PROBLEM DETAILS → Check every line of the data for the string "BRUSH" and copy the ones that have it.

**** RECORDS FOR THIS TASK ****

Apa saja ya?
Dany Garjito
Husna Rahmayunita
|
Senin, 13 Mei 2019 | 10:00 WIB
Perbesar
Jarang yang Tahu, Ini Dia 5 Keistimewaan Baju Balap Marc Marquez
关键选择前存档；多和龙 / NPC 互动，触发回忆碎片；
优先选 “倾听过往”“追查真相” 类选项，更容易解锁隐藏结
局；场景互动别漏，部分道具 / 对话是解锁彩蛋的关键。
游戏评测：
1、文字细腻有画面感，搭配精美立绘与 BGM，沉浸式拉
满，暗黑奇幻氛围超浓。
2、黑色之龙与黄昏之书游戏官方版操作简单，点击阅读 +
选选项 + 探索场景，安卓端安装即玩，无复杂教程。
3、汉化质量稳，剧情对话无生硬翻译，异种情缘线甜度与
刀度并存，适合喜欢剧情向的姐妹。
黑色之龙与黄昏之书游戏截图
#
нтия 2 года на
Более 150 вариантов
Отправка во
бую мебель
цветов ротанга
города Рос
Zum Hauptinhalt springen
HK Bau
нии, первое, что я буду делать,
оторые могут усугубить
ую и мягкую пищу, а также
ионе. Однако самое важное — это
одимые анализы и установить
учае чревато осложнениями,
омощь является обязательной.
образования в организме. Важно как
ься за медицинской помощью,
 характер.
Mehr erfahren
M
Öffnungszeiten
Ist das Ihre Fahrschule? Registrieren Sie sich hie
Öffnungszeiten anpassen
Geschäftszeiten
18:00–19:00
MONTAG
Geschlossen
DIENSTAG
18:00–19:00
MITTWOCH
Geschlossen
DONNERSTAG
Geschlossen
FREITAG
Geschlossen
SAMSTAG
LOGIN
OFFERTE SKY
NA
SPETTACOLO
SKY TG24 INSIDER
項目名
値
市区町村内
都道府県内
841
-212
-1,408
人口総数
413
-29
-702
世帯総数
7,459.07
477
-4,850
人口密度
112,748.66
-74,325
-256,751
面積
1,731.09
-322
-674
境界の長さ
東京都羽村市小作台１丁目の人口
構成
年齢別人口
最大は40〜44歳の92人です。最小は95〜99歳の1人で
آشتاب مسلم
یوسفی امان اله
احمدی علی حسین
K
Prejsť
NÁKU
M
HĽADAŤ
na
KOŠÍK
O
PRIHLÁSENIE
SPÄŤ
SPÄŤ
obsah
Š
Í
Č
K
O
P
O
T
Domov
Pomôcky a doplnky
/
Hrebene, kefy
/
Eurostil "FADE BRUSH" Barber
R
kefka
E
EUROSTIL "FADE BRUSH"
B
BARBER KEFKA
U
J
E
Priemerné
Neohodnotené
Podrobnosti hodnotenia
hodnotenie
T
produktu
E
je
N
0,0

****

PROBLEM SOLUTION →
Eurostil "FADE BRUSH" Barber
EUROSTIL "FADE BRUSH"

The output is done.